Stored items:

....

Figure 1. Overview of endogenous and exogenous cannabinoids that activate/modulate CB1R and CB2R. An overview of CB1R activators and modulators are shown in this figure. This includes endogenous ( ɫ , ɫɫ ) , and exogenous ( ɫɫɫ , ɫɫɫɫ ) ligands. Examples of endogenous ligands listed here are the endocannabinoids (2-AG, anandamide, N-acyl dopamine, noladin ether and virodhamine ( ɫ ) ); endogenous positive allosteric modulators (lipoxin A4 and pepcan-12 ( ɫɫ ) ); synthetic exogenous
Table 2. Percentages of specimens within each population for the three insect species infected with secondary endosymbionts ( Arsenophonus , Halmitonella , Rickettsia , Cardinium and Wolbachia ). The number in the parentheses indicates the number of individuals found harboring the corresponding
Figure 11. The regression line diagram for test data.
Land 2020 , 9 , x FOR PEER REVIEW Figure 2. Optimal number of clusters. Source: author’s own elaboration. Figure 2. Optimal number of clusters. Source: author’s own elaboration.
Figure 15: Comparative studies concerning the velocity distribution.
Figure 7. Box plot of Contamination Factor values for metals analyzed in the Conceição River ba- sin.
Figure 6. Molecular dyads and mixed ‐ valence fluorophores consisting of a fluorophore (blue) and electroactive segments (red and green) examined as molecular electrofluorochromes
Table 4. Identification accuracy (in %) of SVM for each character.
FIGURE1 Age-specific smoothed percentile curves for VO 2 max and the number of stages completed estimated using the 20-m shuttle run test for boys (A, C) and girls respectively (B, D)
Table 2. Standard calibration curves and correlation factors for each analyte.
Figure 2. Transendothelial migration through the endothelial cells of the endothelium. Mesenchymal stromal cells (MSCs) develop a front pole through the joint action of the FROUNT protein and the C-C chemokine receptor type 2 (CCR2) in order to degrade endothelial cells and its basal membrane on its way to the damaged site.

....

* WORK TO COMPLETE: Check the entries above for the word "test" and copy every line where it turns up.

* WRITTEN ANSWER:
Figure 11. The regression line diagram for test data.
FIGURE1 Age-specific smoothed percentile curves for VO 2 max and the number of stages completed estimated using the 20-m shuttle run test for boys (A, C) and girls respectively (B, D)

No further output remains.